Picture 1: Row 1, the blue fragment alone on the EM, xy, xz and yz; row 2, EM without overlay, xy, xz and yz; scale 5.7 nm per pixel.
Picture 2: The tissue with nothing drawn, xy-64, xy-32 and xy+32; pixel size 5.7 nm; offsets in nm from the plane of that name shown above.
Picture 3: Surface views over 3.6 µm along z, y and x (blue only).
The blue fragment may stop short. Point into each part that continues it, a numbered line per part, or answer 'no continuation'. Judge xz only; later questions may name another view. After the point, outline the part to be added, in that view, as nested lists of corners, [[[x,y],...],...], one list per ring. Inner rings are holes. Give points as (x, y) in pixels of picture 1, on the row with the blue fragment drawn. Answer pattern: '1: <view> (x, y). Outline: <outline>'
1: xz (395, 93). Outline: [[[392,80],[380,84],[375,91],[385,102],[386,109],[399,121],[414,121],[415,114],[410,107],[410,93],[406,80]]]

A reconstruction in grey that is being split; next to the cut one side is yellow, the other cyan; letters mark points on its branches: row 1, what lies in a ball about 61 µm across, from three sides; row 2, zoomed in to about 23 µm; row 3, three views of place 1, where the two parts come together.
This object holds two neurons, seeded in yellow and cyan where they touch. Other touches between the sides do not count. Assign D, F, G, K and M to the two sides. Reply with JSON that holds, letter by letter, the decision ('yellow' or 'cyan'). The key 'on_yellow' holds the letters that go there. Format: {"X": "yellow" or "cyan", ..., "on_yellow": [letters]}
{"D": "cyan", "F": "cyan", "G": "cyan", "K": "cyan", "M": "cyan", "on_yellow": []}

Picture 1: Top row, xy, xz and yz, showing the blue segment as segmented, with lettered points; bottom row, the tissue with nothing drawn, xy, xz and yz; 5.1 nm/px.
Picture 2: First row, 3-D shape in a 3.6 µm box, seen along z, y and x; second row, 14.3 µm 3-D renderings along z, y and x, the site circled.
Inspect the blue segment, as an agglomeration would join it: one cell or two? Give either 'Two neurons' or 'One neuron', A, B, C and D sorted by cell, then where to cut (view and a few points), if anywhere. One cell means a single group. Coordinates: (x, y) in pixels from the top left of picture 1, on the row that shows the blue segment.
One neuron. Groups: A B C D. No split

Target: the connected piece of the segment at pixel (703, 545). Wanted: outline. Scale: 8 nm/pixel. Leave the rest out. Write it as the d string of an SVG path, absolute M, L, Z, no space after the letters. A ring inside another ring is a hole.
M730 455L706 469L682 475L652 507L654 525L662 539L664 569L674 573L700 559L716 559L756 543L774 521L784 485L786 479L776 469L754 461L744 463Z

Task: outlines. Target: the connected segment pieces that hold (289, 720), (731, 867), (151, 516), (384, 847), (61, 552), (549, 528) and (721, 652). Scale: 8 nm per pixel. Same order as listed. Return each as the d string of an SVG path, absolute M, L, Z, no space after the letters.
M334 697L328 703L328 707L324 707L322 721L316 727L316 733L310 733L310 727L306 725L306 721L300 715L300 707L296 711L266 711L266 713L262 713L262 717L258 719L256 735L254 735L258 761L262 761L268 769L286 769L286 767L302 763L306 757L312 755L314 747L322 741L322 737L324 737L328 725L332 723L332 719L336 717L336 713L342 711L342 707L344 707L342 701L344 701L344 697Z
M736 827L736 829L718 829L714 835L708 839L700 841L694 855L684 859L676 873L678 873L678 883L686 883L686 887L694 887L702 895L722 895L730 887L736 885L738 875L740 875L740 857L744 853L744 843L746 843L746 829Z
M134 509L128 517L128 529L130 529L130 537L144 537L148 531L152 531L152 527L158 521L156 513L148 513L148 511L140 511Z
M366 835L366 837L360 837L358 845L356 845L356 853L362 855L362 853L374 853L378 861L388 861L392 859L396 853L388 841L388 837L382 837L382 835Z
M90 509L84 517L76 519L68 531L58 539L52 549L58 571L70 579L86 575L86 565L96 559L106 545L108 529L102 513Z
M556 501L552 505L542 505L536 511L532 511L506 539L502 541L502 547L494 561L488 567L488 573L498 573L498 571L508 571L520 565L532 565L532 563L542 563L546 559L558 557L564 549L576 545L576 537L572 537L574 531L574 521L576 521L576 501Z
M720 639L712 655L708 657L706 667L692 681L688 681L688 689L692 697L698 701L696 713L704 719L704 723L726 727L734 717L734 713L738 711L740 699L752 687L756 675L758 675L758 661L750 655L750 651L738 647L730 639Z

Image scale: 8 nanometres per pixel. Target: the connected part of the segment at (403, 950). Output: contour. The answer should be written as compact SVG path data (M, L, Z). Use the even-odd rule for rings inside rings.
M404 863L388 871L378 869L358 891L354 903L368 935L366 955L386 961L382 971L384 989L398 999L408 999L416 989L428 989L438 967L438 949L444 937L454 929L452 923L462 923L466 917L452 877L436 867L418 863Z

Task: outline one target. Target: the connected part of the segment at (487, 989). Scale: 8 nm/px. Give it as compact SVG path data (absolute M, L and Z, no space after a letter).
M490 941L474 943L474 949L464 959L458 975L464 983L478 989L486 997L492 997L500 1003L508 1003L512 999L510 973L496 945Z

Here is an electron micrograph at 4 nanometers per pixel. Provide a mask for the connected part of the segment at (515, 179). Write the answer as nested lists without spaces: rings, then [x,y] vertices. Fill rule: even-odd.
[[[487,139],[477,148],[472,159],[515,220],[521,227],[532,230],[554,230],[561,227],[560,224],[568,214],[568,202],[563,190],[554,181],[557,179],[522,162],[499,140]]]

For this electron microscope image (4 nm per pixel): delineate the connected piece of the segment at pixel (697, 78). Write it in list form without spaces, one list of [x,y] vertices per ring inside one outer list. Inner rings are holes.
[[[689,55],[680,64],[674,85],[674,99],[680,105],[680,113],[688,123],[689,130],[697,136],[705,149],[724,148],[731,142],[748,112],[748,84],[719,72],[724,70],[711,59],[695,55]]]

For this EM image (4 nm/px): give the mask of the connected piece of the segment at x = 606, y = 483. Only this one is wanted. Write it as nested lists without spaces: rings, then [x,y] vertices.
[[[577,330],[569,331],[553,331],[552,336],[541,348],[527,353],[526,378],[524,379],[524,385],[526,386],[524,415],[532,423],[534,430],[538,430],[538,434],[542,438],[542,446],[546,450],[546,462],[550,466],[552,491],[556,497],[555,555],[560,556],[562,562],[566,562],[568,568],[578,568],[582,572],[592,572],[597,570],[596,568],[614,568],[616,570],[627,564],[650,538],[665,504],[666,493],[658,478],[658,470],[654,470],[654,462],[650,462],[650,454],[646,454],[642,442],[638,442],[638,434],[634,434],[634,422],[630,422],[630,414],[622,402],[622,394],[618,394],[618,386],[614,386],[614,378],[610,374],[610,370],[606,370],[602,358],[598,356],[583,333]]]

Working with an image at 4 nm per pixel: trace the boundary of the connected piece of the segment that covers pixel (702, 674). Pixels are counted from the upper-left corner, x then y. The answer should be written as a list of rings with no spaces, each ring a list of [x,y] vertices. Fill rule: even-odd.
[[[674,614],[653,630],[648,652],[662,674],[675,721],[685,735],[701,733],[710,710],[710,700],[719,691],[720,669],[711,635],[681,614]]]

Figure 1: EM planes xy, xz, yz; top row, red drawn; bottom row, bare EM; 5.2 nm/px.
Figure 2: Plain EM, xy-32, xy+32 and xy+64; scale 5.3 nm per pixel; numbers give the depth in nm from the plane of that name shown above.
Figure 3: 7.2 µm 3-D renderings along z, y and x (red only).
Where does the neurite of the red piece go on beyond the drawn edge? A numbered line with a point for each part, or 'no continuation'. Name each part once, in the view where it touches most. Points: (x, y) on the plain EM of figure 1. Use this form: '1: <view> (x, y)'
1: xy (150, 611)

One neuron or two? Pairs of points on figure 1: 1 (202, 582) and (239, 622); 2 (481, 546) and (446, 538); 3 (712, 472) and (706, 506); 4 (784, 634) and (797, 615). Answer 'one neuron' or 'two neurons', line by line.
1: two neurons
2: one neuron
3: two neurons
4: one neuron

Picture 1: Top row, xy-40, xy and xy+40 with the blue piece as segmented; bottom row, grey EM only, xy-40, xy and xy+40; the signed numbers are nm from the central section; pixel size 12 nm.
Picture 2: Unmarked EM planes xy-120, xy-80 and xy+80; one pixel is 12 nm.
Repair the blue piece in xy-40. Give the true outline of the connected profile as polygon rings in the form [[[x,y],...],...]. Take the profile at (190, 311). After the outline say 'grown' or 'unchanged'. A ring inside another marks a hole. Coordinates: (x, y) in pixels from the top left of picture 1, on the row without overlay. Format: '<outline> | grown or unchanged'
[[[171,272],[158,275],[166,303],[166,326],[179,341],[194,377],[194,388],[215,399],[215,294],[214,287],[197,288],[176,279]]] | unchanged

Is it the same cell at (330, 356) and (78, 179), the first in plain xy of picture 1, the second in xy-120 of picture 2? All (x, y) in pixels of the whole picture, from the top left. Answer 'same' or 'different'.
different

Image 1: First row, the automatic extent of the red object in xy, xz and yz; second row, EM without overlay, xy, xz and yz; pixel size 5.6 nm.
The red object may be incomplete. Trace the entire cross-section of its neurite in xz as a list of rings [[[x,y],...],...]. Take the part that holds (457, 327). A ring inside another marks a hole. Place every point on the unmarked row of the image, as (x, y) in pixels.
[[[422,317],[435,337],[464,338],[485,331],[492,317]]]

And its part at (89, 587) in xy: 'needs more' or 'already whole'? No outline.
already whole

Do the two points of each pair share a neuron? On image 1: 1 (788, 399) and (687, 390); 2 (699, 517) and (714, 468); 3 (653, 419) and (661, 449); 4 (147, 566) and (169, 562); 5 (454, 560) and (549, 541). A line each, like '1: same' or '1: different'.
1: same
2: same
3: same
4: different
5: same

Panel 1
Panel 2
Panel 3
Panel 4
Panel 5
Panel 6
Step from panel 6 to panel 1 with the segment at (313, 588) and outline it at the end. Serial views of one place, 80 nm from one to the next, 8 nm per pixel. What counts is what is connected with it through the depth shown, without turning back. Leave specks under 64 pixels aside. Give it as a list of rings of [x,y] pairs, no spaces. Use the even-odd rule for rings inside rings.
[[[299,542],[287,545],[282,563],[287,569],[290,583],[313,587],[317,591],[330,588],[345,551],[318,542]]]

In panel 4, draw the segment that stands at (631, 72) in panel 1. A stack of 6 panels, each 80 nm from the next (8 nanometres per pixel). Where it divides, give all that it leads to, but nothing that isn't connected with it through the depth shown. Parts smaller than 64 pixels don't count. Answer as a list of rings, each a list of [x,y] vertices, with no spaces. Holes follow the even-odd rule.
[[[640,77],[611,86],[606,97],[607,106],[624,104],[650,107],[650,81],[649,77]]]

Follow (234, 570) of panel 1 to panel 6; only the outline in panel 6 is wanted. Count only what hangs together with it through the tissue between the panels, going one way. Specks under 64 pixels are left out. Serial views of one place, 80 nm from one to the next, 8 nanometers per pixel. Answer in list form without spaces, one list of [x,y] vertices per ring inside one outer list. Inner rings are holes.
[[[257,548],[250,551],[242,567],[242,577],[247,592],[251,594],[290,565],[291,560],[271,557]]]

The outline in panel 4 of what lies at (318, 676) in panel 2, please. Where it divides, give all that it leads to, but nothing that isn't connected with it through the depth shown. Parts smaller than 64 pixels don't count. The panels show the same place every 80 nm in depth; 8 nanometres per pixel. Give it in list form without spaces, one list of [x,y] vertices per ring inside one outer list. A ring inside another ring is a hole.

---+---

» Try it: Up to and including the line that contains "A reconstruction in", restate each line of the material above word for word, beginning with its first line.

» Exercise output:
Picture 1: Row 1, the blue fragment alone on the EM, xy, xz and yz; row 2, EM without overlay, xy, xz and yz; scale 5.7 nm per pixel.
Picture 2: The tissue with nothing drawn, xy-64, xy-32 and xy+32; pixel size 5.7 nm; offsets in nm from the plane of that name shown above.
Picture 3: Surface views over 3.6 µm along z, y and x (blue only).
The blue fragment may stop short. Point into each part that continues it, a numbered line per part, or answer 'no continuation'. Judge xz only; later questions may name another view. After the point, outline the part to be added, in that view, as nested lists of corners, [[[x,y],...],...], one list per ring. Inner rings are holes. Give points as (x, y) in pixels of picture 1, on the row with the blue fragment drawn. Answer pattern: '1: <view> (x, y). Outline: <outline>'
1: xz (395, 93). Outline: [[[392,80],[380,84],[375,91],[385,102],[386,109],[399,121],[414,121],[415,114],[410,107],[410,93],[406,80]]]

A reconstruction in grey that is being split; next to the cut one side is yellow, the other cyan; letters mark points on its branches: row 1, what lies in a ball about 61 µm across, from three sides; row 2, zoomed in to about 23 µm; row 3, three views of place 1, where the two parts come together.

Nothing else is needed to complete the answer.